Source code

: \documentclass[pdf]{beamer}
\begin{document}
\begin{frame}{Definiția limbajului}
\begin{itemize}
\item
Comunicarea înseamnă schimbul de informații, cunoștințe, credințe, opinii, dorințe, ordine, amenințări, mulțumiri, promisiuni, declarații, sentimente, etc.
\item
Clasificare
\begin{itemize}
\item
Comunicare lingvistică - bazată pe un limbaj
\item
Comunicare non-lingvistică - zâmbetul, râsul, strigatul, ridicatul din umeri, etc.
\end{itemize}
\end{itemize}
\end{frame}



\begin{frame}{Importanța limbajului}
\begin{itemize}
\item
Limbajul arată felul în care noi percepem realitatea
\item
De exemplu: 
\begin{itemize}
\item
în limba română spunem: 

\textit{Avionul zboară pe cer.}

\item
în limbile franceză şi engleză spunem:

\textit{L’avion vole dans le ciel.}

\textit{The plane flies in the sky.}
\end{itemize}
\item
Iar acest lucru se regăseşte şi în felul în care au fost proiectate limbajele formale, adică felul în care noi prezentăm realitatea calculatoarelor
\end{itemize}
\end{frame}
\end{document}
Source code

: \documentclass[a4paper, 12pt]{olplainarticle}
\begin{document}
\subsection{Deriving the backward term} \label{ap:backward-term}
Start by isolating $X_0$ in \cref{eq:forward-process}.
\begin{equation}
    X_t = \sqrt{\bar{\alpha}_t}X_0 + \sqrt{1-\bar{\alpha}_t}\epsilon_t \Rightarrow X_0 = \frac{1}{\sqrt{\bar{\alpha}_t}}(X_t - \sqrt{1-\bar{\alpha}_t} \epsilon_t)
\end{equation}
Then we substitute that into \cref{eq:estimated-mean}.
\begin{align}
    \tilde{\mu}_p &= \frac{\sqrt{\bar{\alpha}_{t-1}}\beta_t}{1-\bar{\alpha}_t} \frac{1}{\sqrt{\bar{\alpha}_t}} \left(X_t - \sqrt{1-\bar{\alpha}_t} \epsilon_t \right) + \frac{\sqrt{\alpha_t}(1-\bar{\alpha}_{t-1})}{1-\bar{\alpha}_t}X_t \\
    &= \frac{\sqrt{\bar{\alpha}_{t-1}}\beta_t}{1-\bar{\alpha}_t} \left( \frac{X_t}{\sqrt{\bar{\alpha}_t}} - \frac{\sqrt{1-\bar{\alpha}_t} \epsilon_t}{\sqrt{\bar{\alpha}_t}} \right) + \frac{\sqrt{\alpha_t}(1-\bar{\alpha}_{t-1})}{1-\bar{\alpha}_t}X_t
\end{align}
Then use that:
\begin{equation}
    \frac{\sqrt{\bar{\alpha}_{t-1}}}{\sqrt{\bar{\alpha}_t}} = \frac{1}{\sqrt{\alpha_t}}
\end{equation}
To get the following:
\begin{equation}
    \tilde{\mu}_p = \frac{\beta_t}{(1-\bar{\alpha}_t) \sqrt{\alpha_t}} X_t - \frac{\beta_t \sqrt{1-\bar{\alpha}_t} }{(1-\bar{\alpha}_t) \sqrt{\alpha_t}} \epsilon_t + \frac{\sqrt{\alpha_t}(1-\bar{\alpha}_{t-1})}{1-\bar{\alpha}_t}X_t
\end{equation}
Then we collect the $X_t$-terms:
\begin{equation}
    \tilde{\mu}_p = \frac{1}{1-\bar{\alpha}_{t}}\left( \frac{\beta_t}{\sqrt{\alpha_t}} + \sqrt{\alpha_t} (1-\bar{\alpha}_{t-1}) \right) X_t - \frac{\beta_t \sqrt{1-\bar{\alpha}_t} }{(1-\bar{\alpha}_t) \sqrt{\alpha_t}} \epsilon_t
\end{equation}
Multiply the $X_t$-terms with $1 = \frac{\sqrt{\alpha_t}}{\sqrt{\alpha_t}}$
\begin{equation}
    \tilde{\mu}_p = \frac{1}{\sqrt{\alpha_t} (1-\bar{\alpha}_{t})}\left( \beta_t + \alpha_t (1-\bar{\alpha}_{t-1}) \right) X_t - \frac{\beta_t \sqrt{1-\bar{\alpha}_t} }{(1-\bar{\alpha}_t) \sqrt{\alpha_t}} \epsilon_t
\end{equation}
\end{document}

Task instructions:
Copy all of the data above, character for character.

Result of the exercise:
Source code

: \documentclass[pdf]{beamer}
\begin{document}
\begin{frame}{Definiția limbajului}
\begin{itemize}
\item
Comunicarea înseamnă schimbul de informații, cunoștințe, credințe, opinii, dorințe, ordine, amenințări, mulțumiri, promisiuni, declarații, sentimente, etc.
\item
Clasificare
\begin{itemize}
\item
Comunicare lingvistică - bazată pe un limbaj
\item
Comunicare non-lingvistică - zâmbetul, râsul, strigatul, ridicatul din umeri, etc.
\end{itemize}
\end{itemize}
\end{frame}



\begin{frame}{Importanța limbajului}
\begin{itemize}
\item
Limbajul arată felul în care noi percepem realitatea
\item
De exemplu: 
\begin{itemize}
\item
în limba română spunem: 

\textit{Avionul zboară pe cer.}

\item
în limbile franceză şi engleză spunem:

\textit{L’avion vole dans le ciel.}

\textit{The plane flies in the sky.}
\end{itemize}
\item
Iar acest lucru se regăseşte şi în felul în care au fost proiectate limbajele formale, adică felul în care noi prezentăm realitatea calculatoarelor
\end{itemize}
\end{frame}
\end{document}
Source code

: \documentclass[a4paper, 12pt]{olplainarticle}
\begin{document}
\subsection{Deriving the backward term} \label{ap:backward-term}
Start by isolating $X_0$ in \cref{eq:forward-process}.
\begin{equation}
    X_t = \sqrt{\bar{\alpha}_t}X_0 + \sqrt{1-\bar{\alpha}_t}\epsilon_t \Rightarrow X_0 = \frac{1}{\sqrt{\bar{\alpha}_t}}(X_t - \sqrt{1-\bar{\alpha}_t} \epsilon_t)
\end{equation}
Then we substitute that into \cref{eq:estimated-mean}.
\begin{align}
    \tilde{\mu}_p &= \frac{\sqrt{\bar{\alpha}_{t-1}}\beta_t}{1-\bar{\alpha}_t} \frac{1}{\sqrt{\bar{\alpha}_t}} \left(X_t - \sqrt{1-\bar{\alpha}_t} \epsilon_t \right) + \frac{\sqrt{\alpha_t}(1-\bar{\alpha}_{t-1})}{1-\bar{\alpha}_t}X_t \\
    &= \frac{\sqrt{\bar{\alpha}_{t-1}}\beta_t}{1-\bar{\alpha}_t} \left( \frac{X_t}{\sqrt{\bar{\alpha}_t}} - \frac{\sqrt{1-\bar{\alpha}_t} \epsilon_t}{\sqrt{\bar{\alpha}_t}} \right) + \frac{\sqrt{\alpha_t}(1-\bar{\alpha}_{t-1})}{1-\bar{\alpha}_t}X_t
\end{align}
Then use that:
\begin{equation}
    \frac{\sqrt{\bar{\alpha}_{t-1}}}{\sqrt{\bar{\alpha}_t}} = \frac{1}{\sqrt{\alpha_t}}
\end{equation}
To get the following:
\begin{equation}
    \tilde{\mu}_p = \frac{\beta_t}{(1-\bar{\alpha}_t) \sqrt{\alpha_t}} X_t - \frac{\beta_t \sqrt{1-\bar{\alpha}_t} }{(1-\bar{\alpha}_t) \sqrt{\alpha_t}} \epsilon_t + \frac{\sqrt{\alpha_t}(1-\bar{\alpha}_{t-1})}{1-\bar{\alpha}_t}X_t
\end{equation}
Then we collect the $X_t$-terms:
\begin{equation}
    \tilde{\mu}_p = \frac{1}{1-\bar{\alpha}_{t}}\left( \frac{\beta_t}{\sqrt{\alpha_t}} + \sqrt{\alpha_t} (1-\bar{\alpha}_{t-1}) \right) X_t - \frac{\beta_t \sqrt{1-\bar{\alpha}_t} }{(1-\bar{\alpha}_t) \sqrt{\alpha_t}} \epsilon_t
\end{equation}
Multiply the $X_t$-terms with $1 = \frac{\sqrt{\alpha_t}}{\sqrt{\alpha_t}}$
\begin{equation}
    \tilde{\mu}_p = \frac{1}{\sqrt{\alpha_t} (1-\bar{\alpha}_{t})}\left( \beta_t + \alpha_t (1-\bar{\alpha}_{t-1}) \right) X_t - \frac{\beta_t \sqrt{1-\bar{\alpha}_t} }{(1-\bar{\alpha}_t) \sqrt{\alpha_t}} \epsilon_t
\end{equation}
\end{document}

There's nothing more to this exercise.